Pope Francis calls for families to choose children over pets
06 January, 2022
Pope Francis called Wednesday for simplified adoption procedures and urged couples to have more children as he presided over his first general audience of the New Year.
Pope Francis repeated his call for couples to have more children to address what he has called the “demographic winter” in much of the West, saying “this denial of fatherhood and motherhood makes us smaller, takes away our humanity".
Pope Francis lamented that pets “sometimes take the place of children” in society.
“Today … we see a form of selfishness,” the pope said. “We see that some people do not want to have a child.
“Sometimes they have one, and that's it, but they have dogs and cats that take the place of children. This may make people laugh but it is a reality.”
He added that this practice “is a denial of fatherhood and motherhood and diminishes us, takes away our humanity".
Thus, “civilisation grows old without humanity because we lose the richness of fatherhood and motherhood, and it is the country that suffers”, the pontiff said.
He also called for couples who cannot have children to be open to adoption.
“This kind of choice is among the highest forms of love, and of fatherhood and motherhood,” he said. “How many children in the world are waiting for someone to take care of them!”
Pope Francis has been photographed petting dogs, allowed a baby lamb to be draped over his shoulders during Epiphany in 2014 and even petted a tiger and a baby panther.
But while his predecessor, Benedict XVI, was a cat lover, Francis is not known to have a pet at his Vatican residence.
Italy's International Organisation for the Protection of Animals (OIPA) said it was “strange to think that the pope considers the love in our lives limited quantitatively” while citing the sacrifices of volunteers who save the lives of animals.
“It is evident that for Francis, animal life is less important than human life. But those who feel that life is sacred love life beyond species,” said OIPA President Massimo Comparotto in a statement.

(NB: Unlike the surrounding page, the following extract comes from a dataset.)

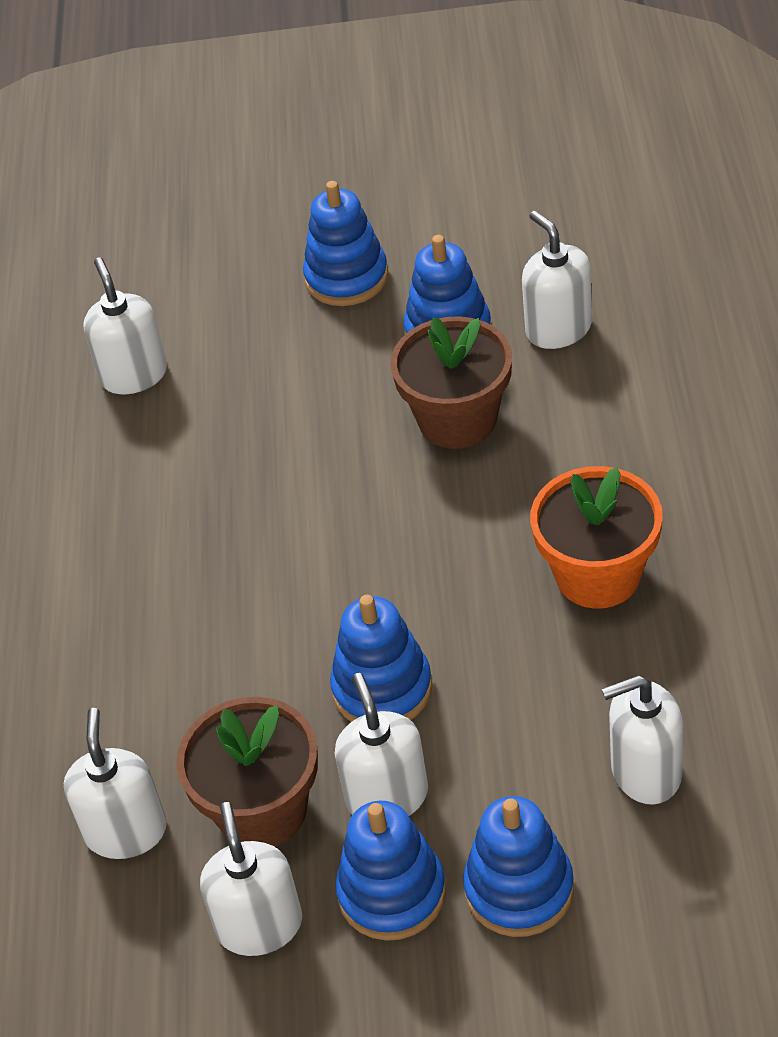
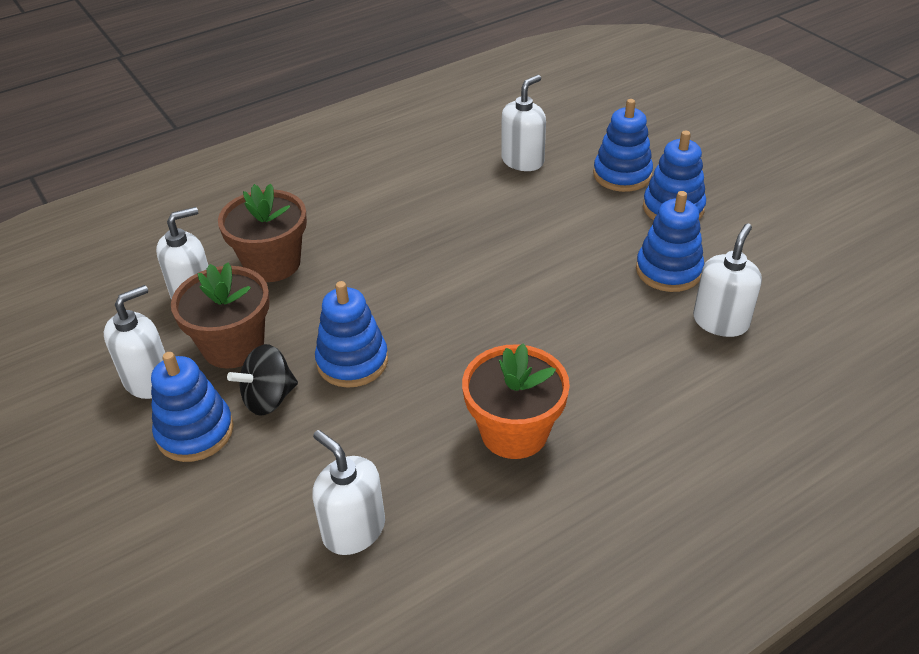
camera: 55 degrees right, 5 degrees down
white soap dispenser [335,673,428,816] -> black spinning top [227,344,298,416]
brown flower pot [390,316,512,449] -> brown flower pot moved to [218,184,307,282]
blue stacking toy [463,796,574,937] -> blue stacking toy moved to [593,99,653,192]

During his address, Pope Francis argued for the simplification of adoption procedures “so that the dream of so many children who need a family, and of so many spouses who wish to give themselves in love, can come true”.
For the first time, a layman and a nun provided the English and Spanish translations of Francis’ weekly catechism lesson rather than a cloaked monsignor, a small but revolutionary change for the Vatican.
During his nearly nine-year pontificate, Pope Francis has often criticised the element of Catholic culture that puts priests on a pedestal and has advocated for the “people of God” to take their rightful place in the church.
He has called for women in particular to serve in governance roles and has appointed a handful of women religious to important jobs in the Vatican, although none heads a Vatican congregation. He is currently presiding over a two-year consultation of the Catholic laity around the globe to understand the needs and desires of ordinary faithful and how the church can better serve them.